A escola não ensina nada (ou ensina muito pouco) sobre o sentimento de compaixão, de solidariedade. Ela não mostra a importância social desses sentimentos que nascem quando o individuo tem consciência da dor e do sofrimento de outros homens. Ela não associa este sentimento à construção nde uma sociedade mais solidária.

A escola muitas vezes presa numa atmosfera embebida pela pseudociência, perdeu o caráter de formadora e difusora de valores. Ela não ensina aos jovens que uma virtude como a coragem (tão admirada em outras sociedade e em outras épocas) pode se tornar perversa e perigosa sem a prudência, injusta sem a sabedoria, imprudente sem a temperança. Jovens orgulhosos da sua capacidade de superar o medo deveriam debater com outros jovens que a virtude da coragem só merece admiração se for direcionada para uma causa justa, se for guiada por uma outra virtude. É importante que eles discutam situações reais em que a coragem permite superar a adversidade, as circunstâncias em que ela fez um povo crescer. É igualmente importante examinar situações onde a audácia de romper os limites e contornar as regras geram irreparáveis situações de dor e sofrimento coletivo que tornaram ignóbil e imperdoável a coragem que esteve presente naquele momento que originou a ação.
E a virtude da prudência? Os gregos supervalorizavam essa virtude, chegando a considerá-la a mais importante dentre todas as virtudes. O que seria a prudência? Nossos estudantes deveriam saber que a prudência é uma espécie de anteparo prévio para eventuais erros provocados pelos excessos ora da coragem, ora da prepotência, ora da insensatez? Não será a origem de ações fulgurantes, mas poderá sempre evitar a dor, a magoa, desastres que as vezes sucedem atos e gestos que nossa vontade de imprimir uma marca pessoal ao mundo.
A virtude da prudência é a virtude dos homens que se sabem falíveis, capazes de errar. É a capacidade de “prever” o inesperado que está escondido por detrás ou depois da ação. É a virtude de agir bem, de acertar mais e errar menos. É uma forma de humildade perante o futuro que afasta a coragem da temeridade e da insensatez.
Essas virtudes aqui apresentadas de modo breve podem ser facilmente localizadas na obra aristotélica “Ética a Nicômacos”. Idéias filosóficas tão antigas e paradoxalmente tão modernas.
Por exemplo, a discussão do conceito de prudência pode ser extremamente útil nos cursos de educação para o transito ou educação sexual?
A nossa escola, segundo Gabriel, o pensador, produz saberes que devem ser memorizados para a realização de uma prova (seja ela do ENEM ou de um concurso público qualquer). O aluno se sente um ser sem autonomia jogado em aulas marcadas por um ritmo monótono que lembram uma ladainha decorada mas não compreendida.

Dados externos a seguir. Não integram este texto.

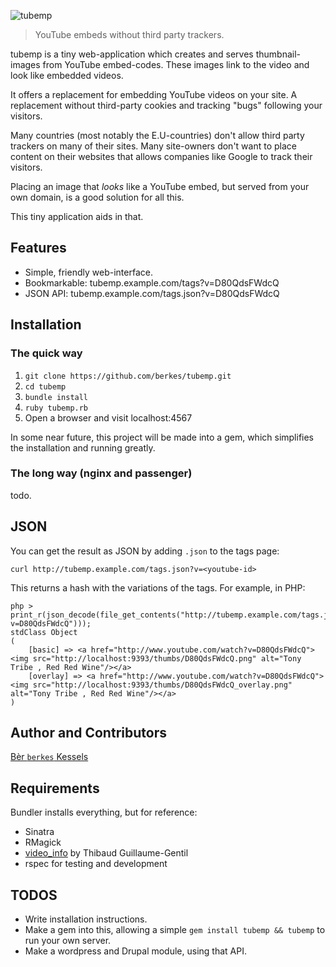 ![tubemp](https://raw.github.com/berkes/tubemp/develop/public/img/logo.png)

> YouTube embeds without third party trackers.

tubemp is a tiny web-application which creates and serves thumbnail-images from YouTube embed-codes. These images link to the video and look like embedded videos.

It offers a replacement for embedding YouTube videos on your site. A
replacement without third-party cookies and tracking "bugs" following your
visitors.

Many countries (most notably the E.U-countries) don't allow third party
trackers on many of their sites. Many site-owners don't want to place
content on their websites that allows companies like Google to track
their visitors. 

Placing an image that *looks* like a YouTube embed, but served from your
own domain, is a good solution for all this.

This tiny application aids in that.

## Features

* Simple, friendly web-interface.
* Bookmarkable: tubemp.example.com/tags?v=D80QdsFWdcQ
* JSON API: tubemp.example.com/tags.json?v=D80QdsFWdcQ

## Installation

### The quick way

1. `git clone https://github.com/berkes/tubemp.git`
1. `cd tubemp`
1. `bundle install`
1. `ruby tubemp.rb`
1. Open a browser and visit localhost:4567

In some near future, this project will be made into a gem, which
simplifies the installation and running greatly.

### The long way (nginx and passenger)

todo.

## JSON

You can get the result as JSON by adding `.json` to the tags page:

    curl http://tubemp.example.com/tags.json?v=<youtube-id>

This returns a hash with the variations of the tags. For example, in PHP:

    php > print_r(json_decode(file_get_contents("http://tubemp.example.com/tags.json?v=D80QdsFWdcQ")));
    stdClass Object
    (
        [basic] => <a href="http://www.youtube.com/watch?v=D80QdsFWdcQ"><img src="http://localhost:9393/thumbs/D80QdsFWdcQ.png" alt="Tony Tribe , Red Red Wine"/></a>
        [overlay] => <a href="http://www.youtube.com/watch?v=D80QdsFWdcQ"><img src="http://localhost:9393/thumbs/D80QdsFWdcQ_overlay.png" alt="Tony Tribe , Red Red Wine"/></a>
    )

## Author and Contributors

[Bèr `berkes` Kessels](http://berk.es)

## Requirements

Bundler installs everything, but for reference:

* Sinatra
* RMagick
* [video_info](https://rubygems.org/gems/video_info) by Thibaud Guillaume-Gentil
* rspec for testing and development

## TODOS
* Write installation instructions.
* Make a gem into this, allowing a simple `gem install tubemp && tubemp`
  to run your own server.
* Make a wordpress and Drupal module, using that API.
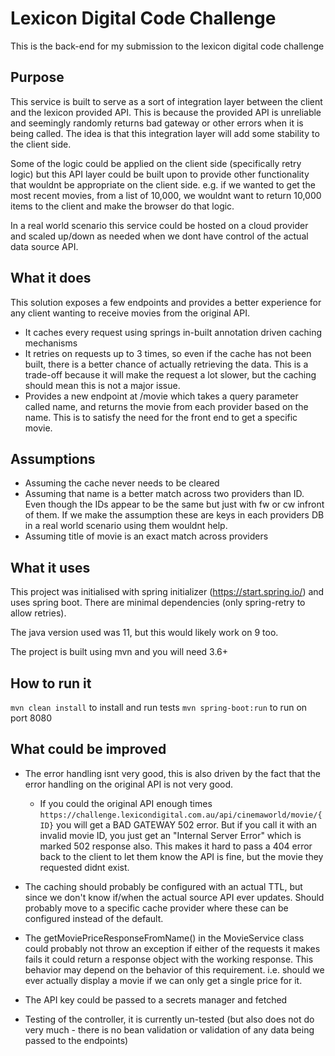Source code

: # Lexicon Digital Code Challenge

This is the back-end for my submission to the lexicon digital code challenge

## Purpose

This service is built to serve as a sort of integration layer between the client and the lexicon
provided API. This is because the provided API is unreliable and seemingly randomly returns bad gateway
or other errors when it is being called. The idea is that this integration layer will add some stability 
to the client side.

Some of the logic could be applied on the client side (specifically retry logic) but this API layer could be built upon
to provide other functionality that wouldnt be appropriate on the client side. e.g. if we wanted to get the most recent movies, 
from a list of 10,000, we wouldnt want to return 10,000 items to the client and make the browser do that logic.

In a real world scenario this service could be hosted on a cloud provider and scaled up/down as needed when
we dont have control of the actual data source API.

## What it does
This solution exposes a few endpoints and provides a better experience for any client wanting to receive 
movies from the original API.

- It caches every request using springs in-built annotation driven caching mechanisms
- It retries on requests up to 3 times, so even if the cache has not been built, there is a better chance of 
actually retrieving the data. This is a trade-off because it will make the request a lot slower, but the caching should 
mean this is not a major issue.
- Provides a new endpoint at /movie which takes a query parameter called name, and returns the movie from each provider based 
on the name. This is to satisfy the need for the front end to get a specific movie.

## Assumptions
- Assuming the cache never needs to be cleared
- Assuming that name is a better match across two providers than ID. Even though the IDs appear to be the same but 
just with fw or cw infront of them. If we make the assumption these are keys in each providers DB in a real world scenario 
using them wouldnt help.
- Assuming title of movie is an exact match across providers

## What it uses
This project was initialised with spring initializer (https://start.spring.io/) and uses spring boot. There are 
minimal dependencies (only spring-retry to allow retries).

The java version used was 11, but this would likely work on 9 too.

The project is built using mvn and you will need 3.6+

## How to run it

`mvn clean install` to install and run tests
`mvn spring-boot:run` to run on port 8080

## What could be improved
- The error handling isnt very good, this is also driven by the fact that the error handling on the original
API is not very good. 
  - If you could the original API enough times `https://challenge.lexicondigital.com.au/api/cinemaworld/movie/{ID}` you will
get a BAD GATEWAY 502 error. But if you call it with an invalid movie ID, you just get an "Internal Server Error" which 
is marked 502 response also. This makes it hard to pass a 404 error back to the client to let them know the API is fine, 
but the movie they requested didnt exist.

- The caching should probably be configured with an actual TTL, but since we don't know if/when the actual source API 
ever updates. Should probably move to a specific cache provider where these can be configured instead of the default.

- The getMoviePriceResponseFromName() in the MovieService class could probably not throw an exception if either of the requests it makes fails
it could return a response object with the working response. This behavior may depend on the behavior of this requirement. i.e. should
we ever actually display a movie if we can only get a single price for it.

- The API key could be passed to a secrets manager and fetched

- Testing of the controller, it is currently un-tested (but also does not do very much - there is no bean validation or 
validation of any data being passed to the endpoints)
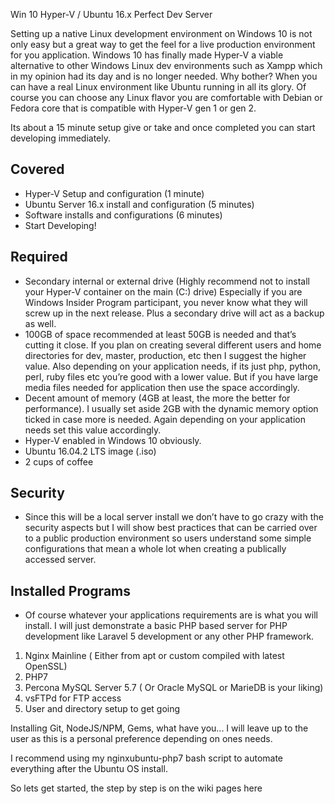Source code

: Win 10 Hyper-V / Ubuntu 16.x Perfect Dev Server

Setting up a native Linux development environment on Windows 10 is not only easy but a great way to get the feel for a live production environment for you application. Windows 10 has finally made Hyper-V a viable alternative to other Windows Linux dev environments such as Xampp which in my opinion had its day and is no longer needed. Why bother? When you can have a real Linux environment like Ubuntu running in all its glory. Of course you can choose any Linux flavor you are comfortable with Debian or Fedora core that is compatible with Hyper-V gen 1 or gen 2.

Its about a 15 minute setup give or take and once completed you can start developing immediately.

## Covered

- Hyper-V Setup and configuration (1 minute)
- Ubuntu Server 16.x install and configuration (5 minutes)
- Software installs and configurations (6 minutes)
- Start Developing!

## Required

- Secondary internal or external drive (Highly recommend not to install your Hyper-V container on the main (C:) drive) Especially if you are Windows Insider Program participant, you never know what they will screw up in the next release. Plus a secondary drive will act as a backup as well.
- 100GB of space recommended at least 50GB is needed and that’s cutting it close. If you plan on creating several different users and home directories for dev, master, production, etc then I suggest the higher value. Also depending on your application needs, if its just php, python, perl, ruby files etc you’re good with a lower value. But if you have large media files needed for application then use the space accordingly.
- Decent amount of memory (4GB at least, the more the better for performance). I usually set aside 2GB with the dynamic memory option ticked in case more is needed. Again depending on your application needs set this value accordingly.
- Hyper-V enabled in Windows 10 obviously.
- Ubuntu 16.04.2 LTS image (.iso)
- 2 cups of coffee

## Security

- Since this will be a local server install we don’t have to go crazy with the security aspects but I will show best practices that can be carried over to a public production environment so users understand some simple configurations that mean a whole lot when creating a publically accessed server.

## Installed Programs

- Of course whatever your applications requirements are is what you will install. I will just demonstrate a basic PHP based server for PHP development like Laravel 5 development or any other PHP framework.

1. Nginx Mainline ( Either from apt or custom compiled with latest OpenSSL)
2. PHP7
3. Percona MySQL Server 5.7 ( Or Oracle MySQL or MarieDB is your liking)
4. vsFTPd for FTP access
5. User and directory setup to get going

Installing Git, NodeJS/NPM, Gems, what have you... I will leave up to the user as this is a personal preference depending on ones needs.

I recommend using my nginxubuntu-php7 bash script to automate everything after the Ubuntu OS install.

So lets get started, the step by step is on the wiki pages here




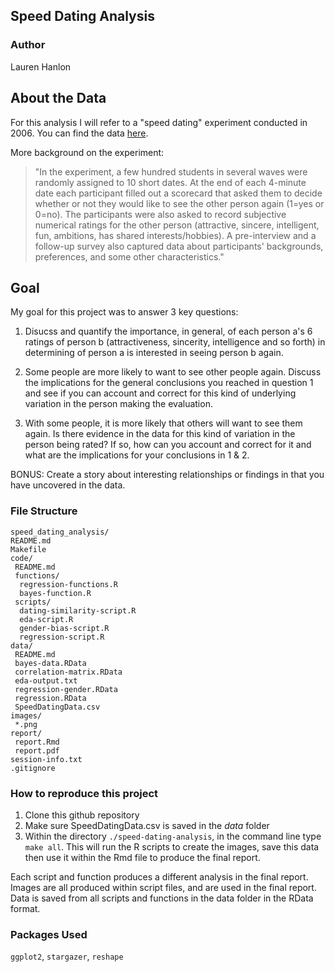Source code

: ## Speed Dating Analysis 

### Author

Lauren Hanlon

## About the Data

For this analysis I will refer to a "speed dating" experiment conducted in 2006. You can find the data [here](https://cl.ly/2Y3I1d3b0p2N/Archive%202014-08-05%20at%201.27.45%20AM.zip).

More background on the experiment:

> "In the experiment, a few hundred students in several waves were randomly assigned to 10 short dates. At the end of each 4-minute date each participant filled out a scorecard that asked them to decide whether or not they would like to see the other person again (1=yes or 0=no). The participants were also asked to record subjective numerical ratings for the other person (attractive, sincere, intelligent, fun, ambitions, has shared interests/hobbies). A pre-interview and a follow-up survey also captured data about participants' backgrounds, preferences, and some other characteristics."

## Goal

My goal for this project was to answer 3 key questions:

1. Disucss and quantify the importance, in general, of each person a's 6 ratings of person b (attractiveness, sincerity, intelligence and so forth) in determining of person a is interested in seeing person b again.

2. Some people are more likely to want to see other people again. Discuss the implications for the general conclusions you reached in question 1 and see if you can account and correct for this kind of underlying variation in the person making the evaluation.

3. With some people, it is more likely that others will want to see them again. Is there evidence in the data for this kind of variation in the person being rated? If so, how can you account and correct for it and what are the implications for your conclusions in 1 & 2.

BONUS: Create a story about interesting relationships or findings in that you have uncovered in the data. 

### File Structure

<pre><code>speed_dating_analysis/
README.md
Makefile
code/
 README.md
 functions/
  regression-functions.R
  bayes-function.R
 scripts/
  dating-similarity-script.R
  eda-script.R
  gender-bias-script.R
  regression-script.R
data/
 README.md
 bayes-data.RData
 correlation-matrix.RData
 eda-output.txt
 regression-gender.RData
 regression.RData
 SpeedDatingData.csv
images/
 *.png
report/
 report.Rmd
 report.pdf
session-info.txt
.gitignore
</code></pre>

### How to reproduce this project

1. Clone this github repository
2. Make sure SpeedDatingData.csv is saved in the _data_ folder
3. Within the directory `./speed-dating-analysis`, in the command line type `make all`. This will run the R scripts to create the images, save this data then use it within the Rmd file to produce the final report.

Each script and function produces a different analysis in the final report. Images are all produced within script files, and are used in the final report. Data is saved from all scripts and functions in the data folder in the RData format.

### Packages Used

`ggplot2`, `stargazer`, `reshape`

“Quase tudo que aprendi, amanhã eu já esqueciDecorei, copiei, memorizei, mas não entendiQuase tudo que aprendi, amanhã eu já esqueciDecorei, copiei, memorizei, mas não entendiDecoreba: esse é o método de ensino”

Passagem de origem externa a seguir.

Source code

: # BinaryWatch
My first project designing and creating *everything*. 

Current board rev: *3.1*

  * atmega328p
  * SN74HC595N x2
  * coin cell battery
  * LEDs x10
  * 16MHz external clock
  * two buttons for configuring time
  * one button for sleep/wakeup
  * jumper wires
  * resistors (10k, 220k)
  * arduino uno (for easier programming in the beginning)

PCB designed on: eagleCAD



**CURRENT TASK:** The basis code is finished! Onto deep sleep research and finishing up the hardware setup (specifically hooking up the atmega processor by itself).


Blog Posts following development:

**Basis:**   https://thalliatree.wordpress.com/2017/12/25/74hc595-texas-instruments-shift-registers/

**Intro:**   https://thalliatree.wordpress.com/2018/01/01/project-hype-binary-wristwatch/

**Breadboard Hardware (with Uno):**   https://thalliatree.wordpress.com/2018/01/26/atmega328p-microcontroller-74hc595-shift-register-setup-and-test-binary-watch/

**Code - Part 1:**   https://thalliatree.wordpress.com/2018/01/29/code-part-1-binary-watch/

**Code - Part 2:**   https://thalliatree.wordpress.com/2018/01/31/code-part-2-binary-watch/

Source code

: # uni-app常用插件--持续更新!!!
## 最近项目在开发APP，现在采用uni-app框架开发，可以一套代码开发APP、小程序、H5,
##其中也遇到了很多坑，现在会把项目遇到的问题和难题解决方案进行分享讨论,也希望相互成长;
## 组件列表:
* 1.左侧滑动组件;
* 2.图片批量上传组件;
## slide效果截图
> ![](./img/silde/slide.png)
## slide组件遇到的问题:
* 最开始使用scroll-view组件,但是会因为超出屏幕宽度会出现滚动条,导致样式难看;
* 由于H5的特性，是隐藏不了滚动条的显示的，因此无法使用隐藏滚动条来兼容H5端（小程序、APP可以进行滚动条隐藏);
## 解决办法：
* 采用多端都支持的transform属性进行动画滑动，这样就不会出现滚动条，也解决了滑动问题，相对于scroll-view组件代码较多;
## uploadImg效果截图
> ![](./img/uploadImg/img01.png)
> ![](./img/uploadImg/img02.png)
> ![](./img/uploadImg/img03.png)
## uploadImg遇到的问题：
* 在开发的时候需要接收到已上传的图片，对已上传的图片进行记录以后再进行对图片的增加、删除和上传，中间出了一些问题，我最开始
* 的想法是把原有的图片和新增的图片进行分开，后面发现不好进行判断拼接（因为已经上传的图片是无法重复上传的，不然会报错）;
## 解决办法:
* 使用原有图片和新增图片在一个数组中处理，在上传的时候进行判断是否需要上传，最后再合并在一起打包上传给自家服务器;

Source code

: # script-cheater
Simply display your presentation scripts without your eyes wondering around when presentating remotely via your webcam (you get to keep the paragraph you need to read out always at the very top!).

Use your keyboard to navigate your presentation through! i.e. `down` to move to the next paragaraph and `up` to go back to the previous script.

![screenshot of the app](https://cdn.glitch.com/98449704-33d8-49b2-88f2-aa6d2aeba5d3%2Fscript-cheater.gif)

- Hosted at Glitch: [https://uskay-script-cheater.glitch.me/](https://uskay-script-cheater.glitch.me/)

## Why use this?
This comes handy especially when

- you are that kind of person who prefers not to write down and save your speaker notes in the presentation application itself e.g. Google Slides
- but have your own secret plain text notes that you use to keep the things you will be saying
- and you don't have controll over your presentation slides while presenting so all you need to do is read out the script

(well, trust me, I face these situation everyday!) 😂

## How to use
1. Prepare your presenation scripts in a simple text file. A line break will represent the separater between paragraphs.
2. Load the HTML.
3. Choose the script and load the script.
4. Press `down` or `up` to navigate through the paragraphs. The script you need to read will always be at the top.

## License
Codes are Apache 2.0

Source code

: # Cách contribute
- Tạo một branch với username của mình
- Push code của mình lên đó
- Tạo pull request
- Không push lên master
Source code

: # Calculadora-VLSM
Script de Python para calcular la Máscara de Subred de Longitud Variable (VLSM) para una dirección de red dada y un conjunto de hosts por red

A escola brasileira não se preocupa com temas que levam a pensar o cotidiano, as questões humanas, os assuntos éticos...

Coragem, temperança, cortesia, solidariedade, humildade, pureza, humor, estética, ética, justiça... a escola nunca estuda (ou estuda muito pouco) esses assuntos.

O que aconteceu com esses temas que antigamente eram a base do processo educativo? Por que foram expurgados da escola? Por que deixaram de constituir temas curriculares muito precisos? Que processo tirou a filosofia ética da educação?